### REQUIREMENT:
Please show every line of the records below that contains the word "What", treating uppercase and lowercase as different.

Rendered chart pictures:
-------

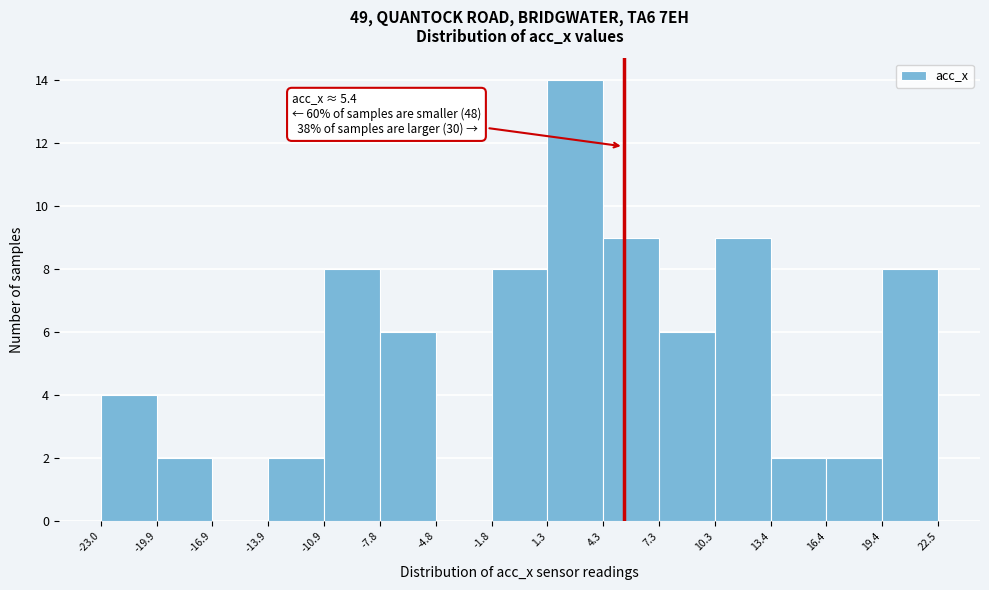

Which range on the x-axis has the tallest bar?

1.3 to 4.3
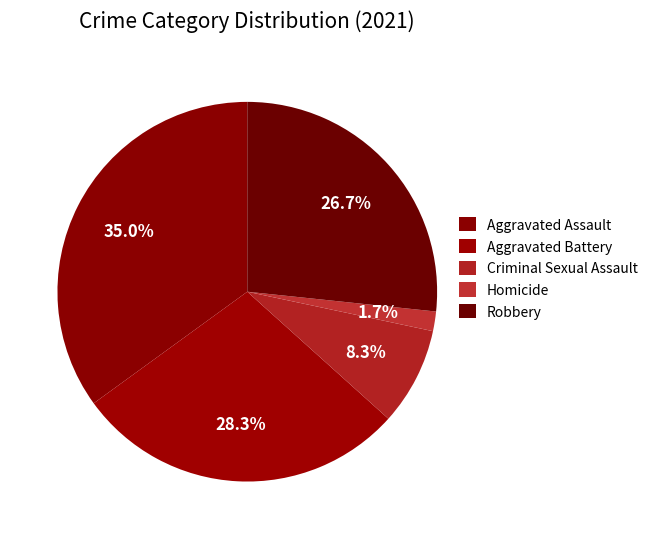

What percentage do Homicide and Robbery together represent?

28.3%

-------

### OUTPUT FOR THIS EXERCISE:
What percentage do Homicide and Robbery together represent?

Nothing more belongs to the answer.